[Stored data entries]
_ _ _ _

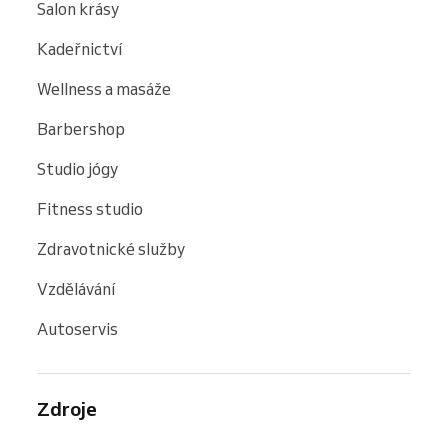
Salon krásy
Kadeřnictví
Wellness a masáže
Barbershop
Studio jógy
Fitness studio
Zdravotnické služby
Vzdělávání
Autoservis
Zdroje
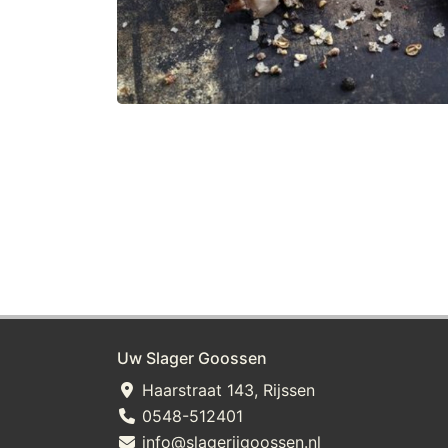
Uw Slager Goossen
Haarstraat 143, Rijssen
0548-512401
info@slagerijgoossen.nl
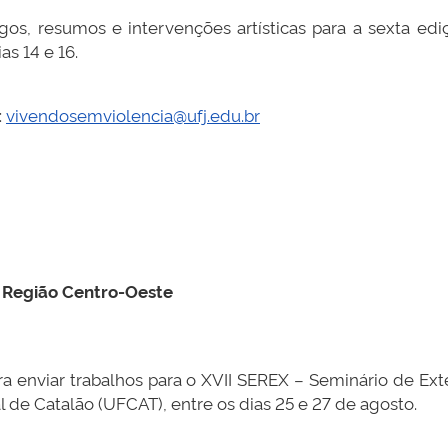
gos, resumos e intervenções artísticas para a sexta ed
s 14 e 16.
:
vivendosemviolencia@ufj.edu.br
a Região Centro-Oeste
ra enviar trabalhos para o XVII SEREX – Seminário de Ext
 de Catalão (UFCAT), entre os dias 25 e 27 de agosto.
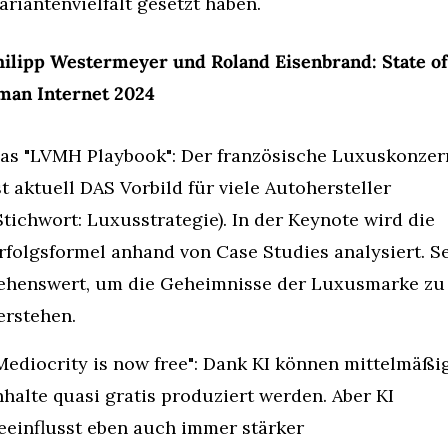
ariantenvielfalt gesetzt haben.
hilipp Westermeyer und Roland Eisenbrand: State of 
man Internet 2024
as "LVMH Playbook": Der französische Luxuskonzern
st aktuell DAS Vorbild für viele Autohersteller 
Stichwort: Luxusstrategie). In der Keynote wird die 
rfolgsformel anhand von Case Studies analysiert. Se
ehenswert, um die Geheimnisse der Luxusmarke zu 
erstehen.
Mediocrity is now free": Dank KI können mittelmäßig
nhalte quasi gratis produziert werden. Aber KI 
eeinflusst eben auch immer stärker 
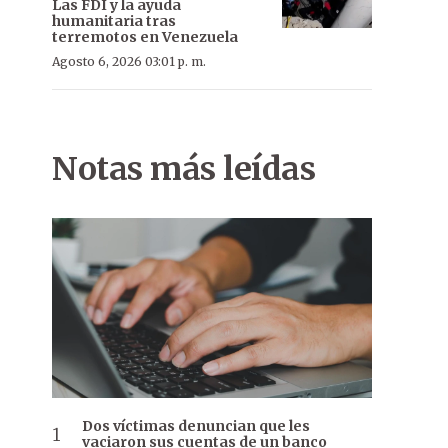
Las FDI y la ayuda
humanitaria tras
terremotos en Venezuela
Agosto 6, 2026 03:01 p. m.
Notas más leídas
Dos víctimas denuncian que les
vaciaron sus cuentas de un banco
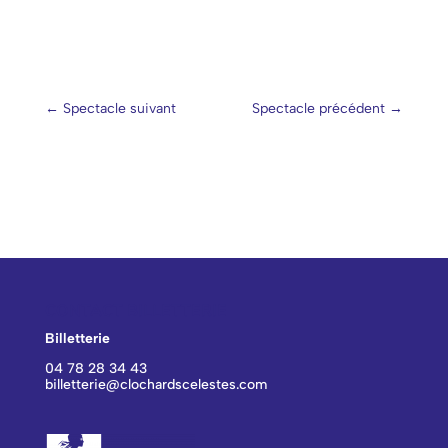
←
Spectacle suivant
Spectacle précédent
→
CONTACT BILLETTERIE
Billetterie
04 78 28 34 43
billetterie@clochardscelestes.com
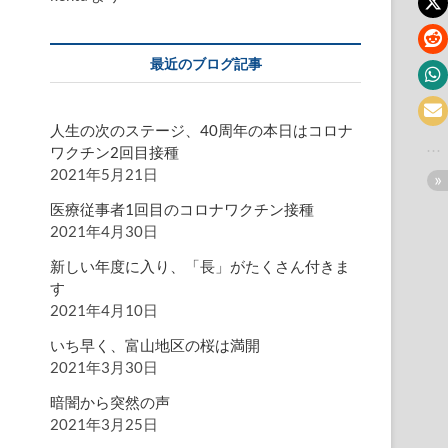
最近のブログ記事
人生の次のステージ、40周年の本日はコロナ
ワクチン2回目接種
2021年5月21日
医療従事者1回目のコロナワクチン接種
2021年4月30日
新しい年度に入り、「長」がたくさん付きま
す
2021年4月10日
いち早く、富山地区の桜は満開
2021年3月30日
暗闇から突然の声
2021年3月25日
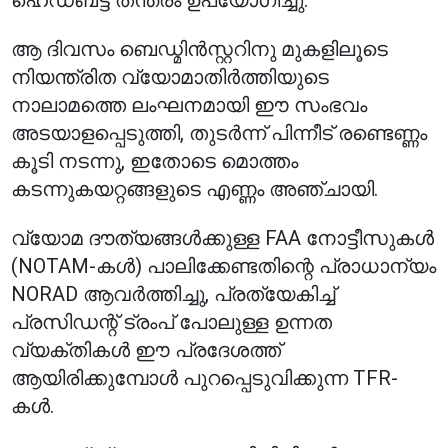
ഹെഡ്ബട്ട് തന്ത്രം ഉപയോഗിച്ചു.
ആ ദിവസം ബെഡ്മിൻസ്റ്ററിനു മുകളിലൂടെ
നിയന്ത്രിത വ്യോമാതിർത്തിയുടെ
നാലാമത്തെ ലംഘനമായി ഈ സംഭവം
അടയാളപ്പെടുത്തി, തുടർന്ന് പിന്നീട് രണ്ടെണ്ണം
കൂടി നടന്നു, ഇതോടെ മൊത്തം
കടന്നുകയറ്റങ്ങളുടെ എണ്ണം അഞ്ചായി.
വ്യോമ ദൗത്യങ്ങൾക്കുള്ള FAA നോട്ടീസുകൾ
(NOTAM-കൾ) പാലിക്കേണ്ടതിന്റെ പ്രാധാന്യം
NORAD ആവർത്തിച്ചു, പ്രത്യേകിച്ച്
പ്രസിഡന്റ് ട്രംപ് പോലുള്ള ഉന്നത
വ്യക്തികൾ ഈ പ്രദേശത്ത്
ആയിരിക്കുമ്പോൾ പുറപ്പെടുവിക്കുന്ന TFR-
കൾ.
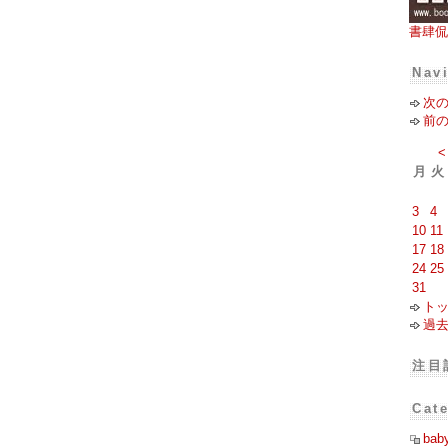
書肆侃
Nav
次
前
<
月
火
3
4
10
11
17
18
24
25
31
ト
過
注目
Cat
bab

_ _ _ _

Please state how many lines of the entries above include the string "para", giving the number and nothing more.

2